Do we need to rethink health psychology? Commentaries on Crossley's "Do we need to rethink health psychology?"

Pages 243-265 | Published online: 19 Aug 2010
 

This paper provides a preliminary address to the question of whether mainstream health psychology needs to be 'rethought'. In order to do this, it first provides a definition of 'mainstream' health psychology, characterizing it as a discipline wedded to the increasingly popular 'biopsychosocial' model of health care and practice. Because of the need to provide data consistent with 'biomedical' data and amenable to statistic analysis and modelling, commitment to the biopsychosocial model routinely involves the quantification of subjective experiences of health and illness. Accordingly, health psychology has become increasingly acceptable to medical clinicians and researchers who are familiar with the language and procedures of quantitative investigation. But this paper asks, at what cost?
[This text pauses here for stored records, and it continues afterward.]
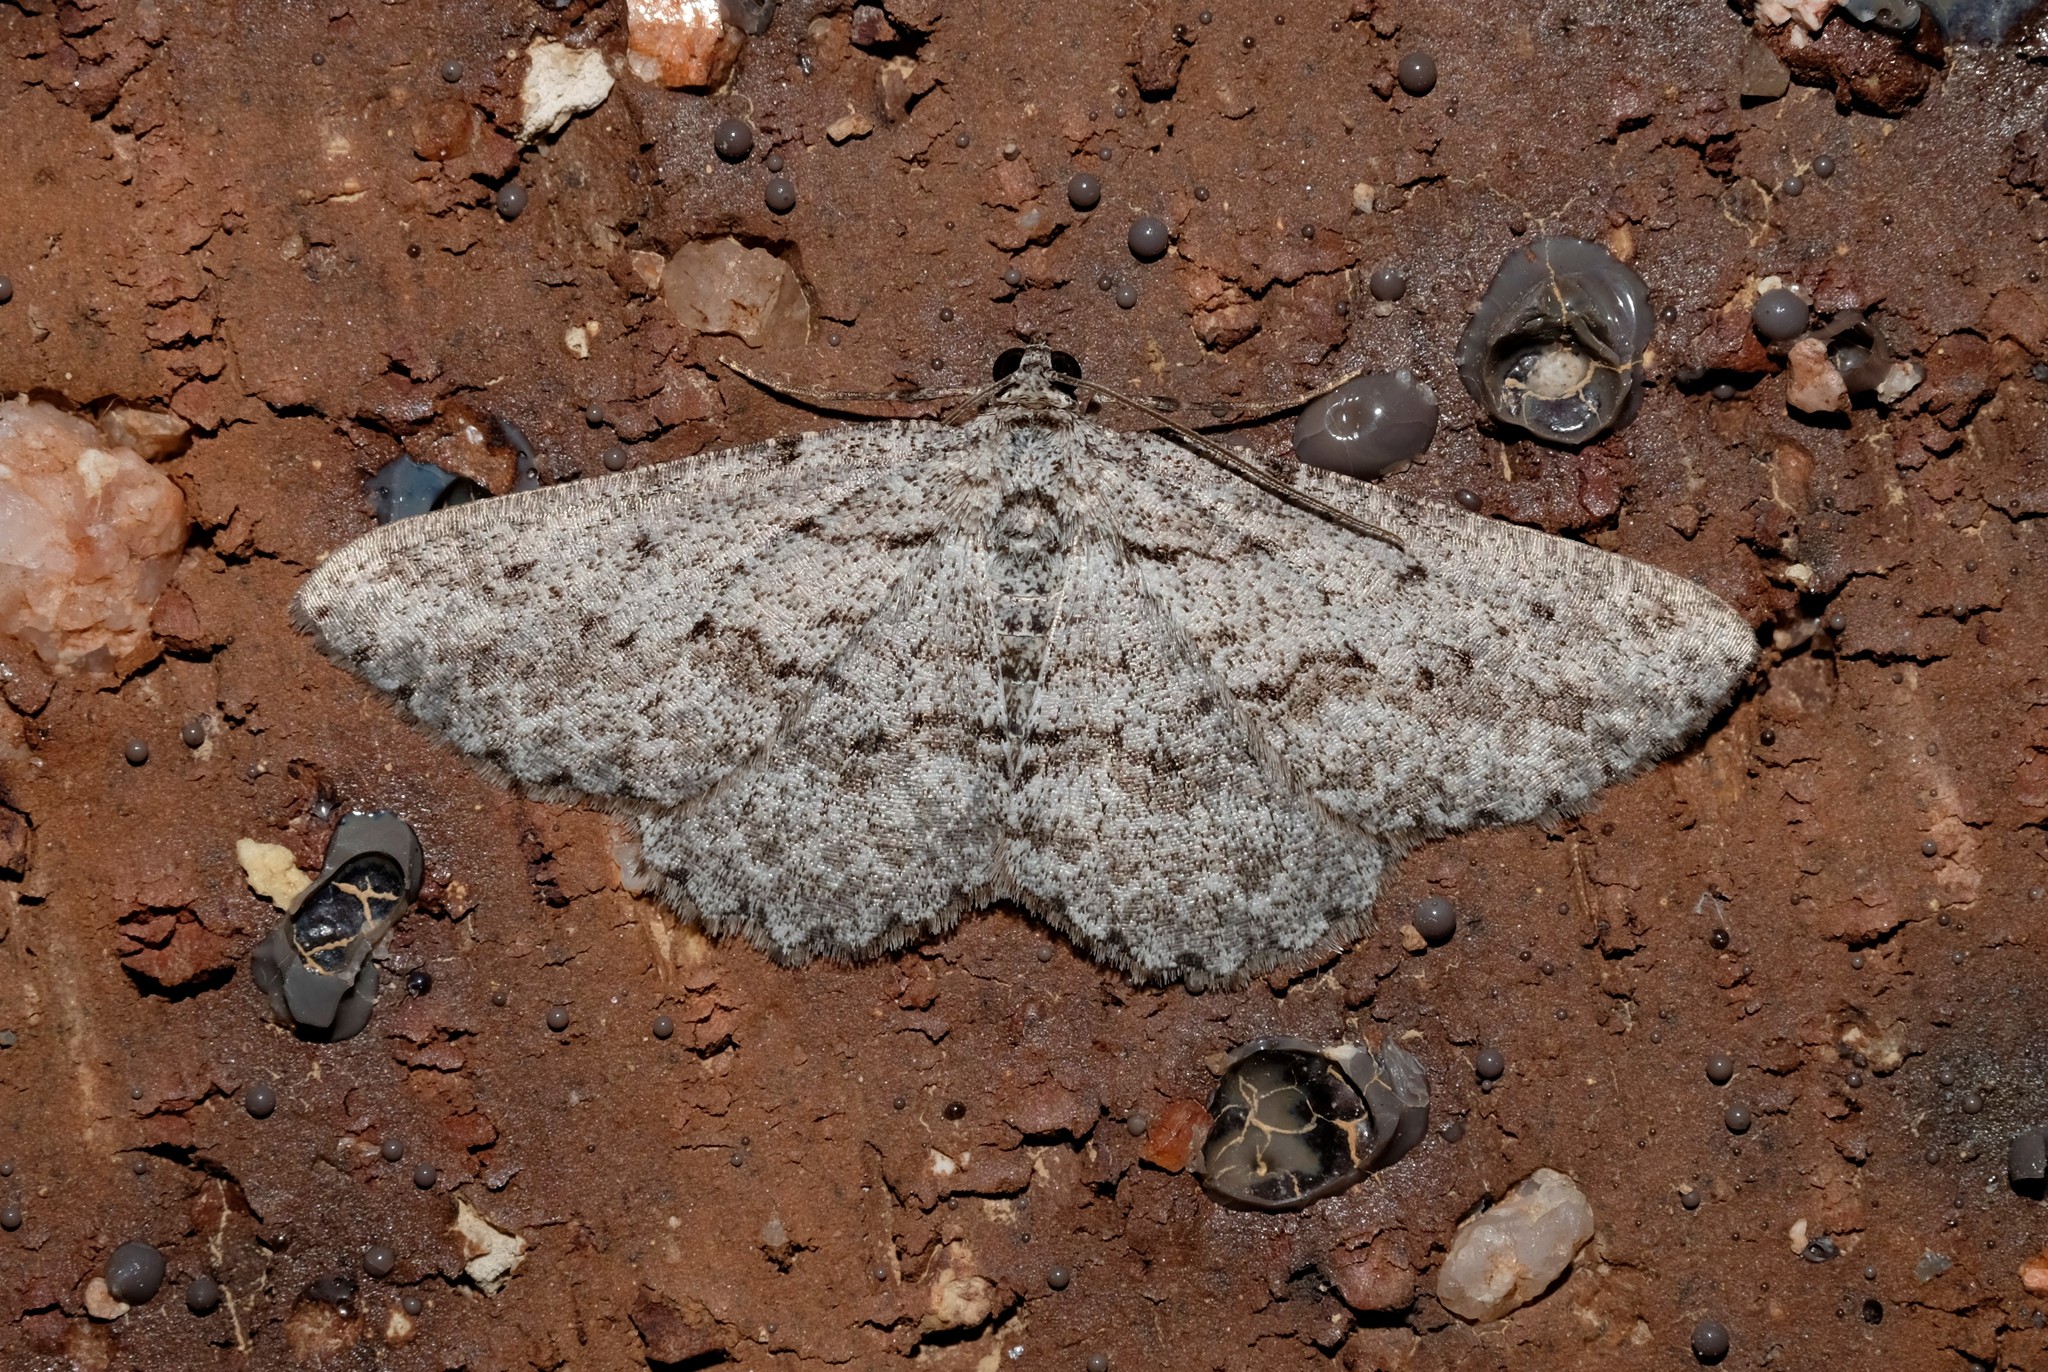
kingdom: Animalia
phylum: Arthropoda
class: Insecta
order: Lepidoptera
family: Geometridae
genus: Psilosticha
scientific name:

Taking a number of broad substantive areas of health psychology as illustrative (e.g. health behaviour, pain, disease, death and dying), it is argued that a characteristic feature of people's subjective orientation to such issues involves reflexive consideration of ethical, moral and emotional issues. It is argued that mainstream health psychology largely bypasses such issues in its pursuit of a goal-oriented 'technical' programme akin to that of medical science and practice. Not only does this represent a relinquishing of the unique subject matter of human (health) psychology, it may also be unethical, potentially perpetuating the objectification and depersonalization experienced by so many people in health care.